New Multi-thread Friendly Memory Manager for FPC written in x86_64 assembly

As a gift to the FPC community, I just committed a new Memory Manager for FPC.
Check mormot.core.fpcx64mm.pas in our mORMot2 repository.
This is a stand-alone unit for FPC only.

It targets Windows and Linux multi-threaded Service applications - typically mORMot daemons.
It is written in almost pure x86_64 assembly, and some unique tricks in the Delphi/FPC Memory Manager world.

It is based on FastMM4 (not FastMM5), and we didn't follow the path of the FastMM4-AVX version - instead of AVX, we use plain good (non-temporal) SSE2 opcode, and we rely on the mremap API on Linux for very efficient reallocation. Using mremap is perhaps the biggest  benefit of this memory manager - it leverages a killer feature of the Linux kernel for sure.

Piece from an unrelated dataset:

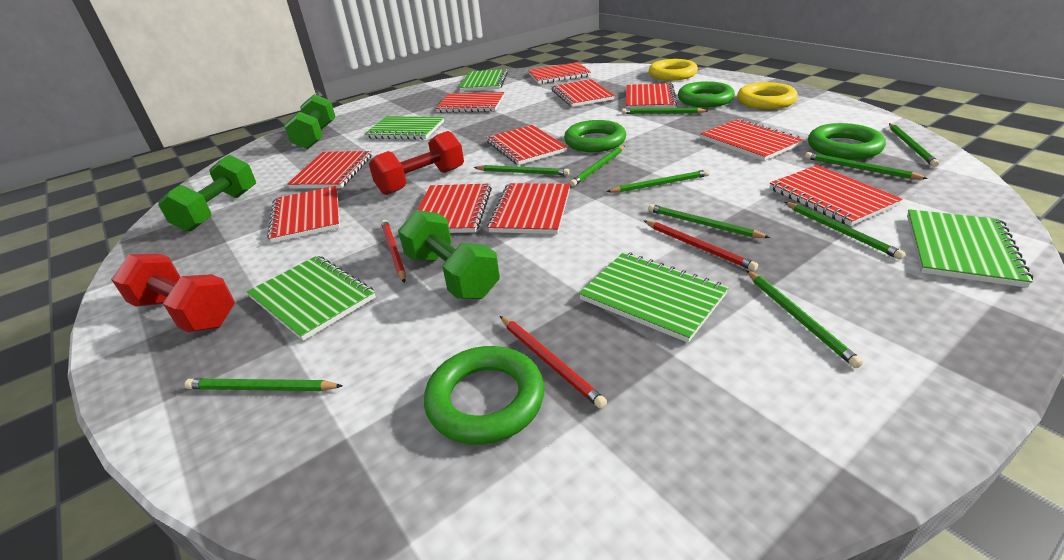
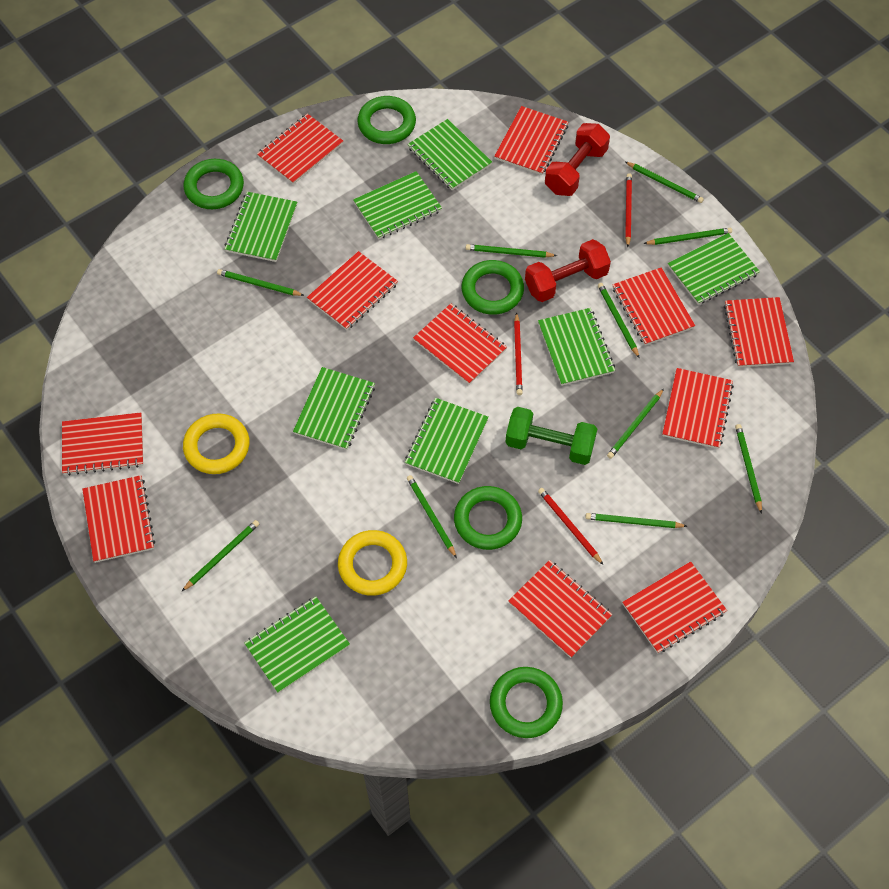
green dumbbell: 3 -> 1
green notebook: 5 -> 8
green ring: 4 -> 5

By the way, we directly call the Kernel without the need of the libc.

We tuned our x86_64 assembly a lot, and made it cross-platform (Windows and POSIX). We profiled the multi-threading, especially by adding some additional small blocks for GetMem (which is a less expensive notion of "arenas" as used in FastMM5 and most C allocators), introducing an innovatice and very efficient round-robin of tiny blocks (<128 bytes), and proper spinning for FreeMem and medium blocks.

It runs all our regression tests with huge performance and stability - including multi-threaded tests with almost no slow down: sleep is reported as less than 1 ms during a 1 minute test. It has also been validated on some demanding multi-threaded tasks.